How to prove $\sin(x)\arccos(x) + x\cos(x) > 0$

Question

How to solve this: $\sin(x)\arccos(x) + x\cos(x) > 0$? I have drawn some graphs and investigated that $0<x\leq1$. But how to prove it?

Answer 1

Not a sufficient proof.

Because of the $\cos ^{-1}(x)$, the domain is limited to $-1 \leq x \leq 1$. Using a Taylor expansion built around $x=0$, we have $$f(x)=\sin (x) \cos ^{-1}(x)+x \cos (x)=\left(1+\frac{\pi }{2}\right) x-x^2-\left(\frac{1}{2}+\frac{\pi }{12}\right) x^3+O\left(x^5\right)$$ and the rhs does not show, in the considered interval, any root except the trivial $x=0$. The rhs goes through a maximum at $$x_*=\frac{\sqrt{160+64 \pi +8 \pi ^2}-8}{12+2 \pi }\approx 0.709757 \implies f(x_*) \approx 1.04772$$ and $f(1)=\cos(1) >0$.
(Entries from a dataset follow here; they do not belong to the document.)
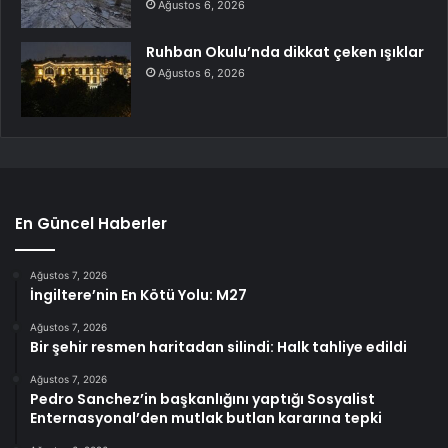
Ağustos 6, 2026
Ruhban Okulu’nda dikkat çeken ışıklar
Ağustos 6, 2026
En Güncel Haberler
Ağustos 7, 2026
İngiltere’nin En Kötü Yolu: M27
Ağustos 7, 2026
Bir şehir resmen haritadan silindi: Halk tahliye edildi
Ağustos 7, 2026
Pedro Sanchez’in başkanlığını yaptığı Sosyalist
Enternasyonal’den mutlak butlan kararına tepki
For the fun of it, plot the function and the Taylor series on the same graph.

Answer 2

The domain here is $[-1,1]$. Clearly, when $x = 0$, the left hand side evaluates to $0$, so it doesn't hold.

When $x\in[-1,0)$, we have $\sin(x) < 0$ and $\arccos(x) > 0$, so the first term is negative; similarly, $x < 0$ and $\cos(x) > 0$, so the second term is negative. Thus the left hand side is negative, and so it doesn't satisfy the inequality.

Finally, when $x\in(0,1]$, we have $\sin(x),\cos(x),x > 0$ and $\arccos(x) \geq 0$, so the left hand side must be positive, thus satisfying the inequality.